If a hyperbola has a length of its conjugate axis equal to 5 and the distance between its foci is 13, then the eccentricity of the hyperbola is:
(a).2
(b).$\dfrac{13}{6}$
(c). $\dfrac{13}{8}$
(d).$\dfrac{13}{12}$

Answer 1

Hint: First of all, we will use the standard notation to denote the length of the conjugate axis, eccentricity, transverse axis.
Our approach is to first, we will calculate the length of the transverse axis, using the length between two foci and then we calculate then eccentricity of the hyperbola.
Length of transverse axis:2a
Length of conjugate axis:2b
Eccentricity: e.
The length between the two foci:2ae.

Complete step-by-step solution:
Next, we formulate two equations from the given information.

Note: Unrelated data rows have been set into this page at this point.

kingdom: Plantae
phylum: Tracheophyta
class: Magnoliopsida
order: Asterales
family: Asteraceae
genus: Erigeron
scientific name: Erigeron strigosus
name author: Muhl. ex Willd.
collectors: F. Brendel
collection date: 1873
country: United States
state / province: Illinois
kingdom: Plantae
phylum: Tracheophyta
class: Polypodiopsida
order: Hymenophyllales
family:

Here F and F’ are two foci, AB is a conjugate axis.
$\begin{align}
  & 2ae=13 \\
 & take\text{ both side square ,} \\
 & \text{4}{{\text{a}}^{2}}{{e}^{2}}=169 \\
 & Next\text{ we will use the fourmula for eccentricity }{{\text{e}}^{2}}=1+\dfrac{{{b}^{2}}}{{{a}^{2}}} \\
 & 4{{a}^{2}}\left( 1+\dfrac{{{b}^{2}}}{{{a}^{2}}} \right)=169 \\
 & \Rightarrow 4{{a}^{2}}+4{{b}^{2}}=169 \\
 & \Rightarrow {{a}^{2}}+{{b}^{2}}=\dfrac{169}{4} \\
\end{align}$
$\Rightarrow {{a}^{2}}+{{b}^{2}}=\dfrac{169}{4}...........................................\text{(1)}$
Next we know that,
$2b=5$
$\Rightarrow b=\dfrac{5}{2}$
$\Rightarrow {{b}^{2}}=\dfrac{25}{4}..........................................(2)$
Put the value of ${{b}^{2}}$ on the equation (1), we get,
${{a}^{2}}=\dfrac{169}{4}-\dfrac{25}{4}$
$\Rightarrow {{a}^{2}}=\dfrac{144}{4}.....................................(3)$
From (2) & (3) we got the values of “${{a}^{2}}\And {{b}^{2}}$” and use the formula of eccentricity we get ,
\[\begin{align}
  & \\
 & e=\sqrt{1+\dfrac{{{\left( \dfrac{5}{2} \right)}^{2}}}{{{\left( \dfrac{12}{2} \right)}^{2}}}} \\
 & \Rightarrow e=\sqrt{1+\dfrac{25}{144}} \\
 & \Rightarrow e=\dfrac{13}{12} \\
\end{align}\]
Hence, option (D) is correct.
We are done.

Note: First thing that you have to keep in mind the formula for the eccentricity, as if you are unable to memorize the formula, then it is going to be very tedious to prove the formula and then use it.
The next point to note is the in equation (1), when we substitute the value of “b”, in order to get “a”, we can also substitute the value of “a” in terms of “e” and find directly get the value of eccentricity.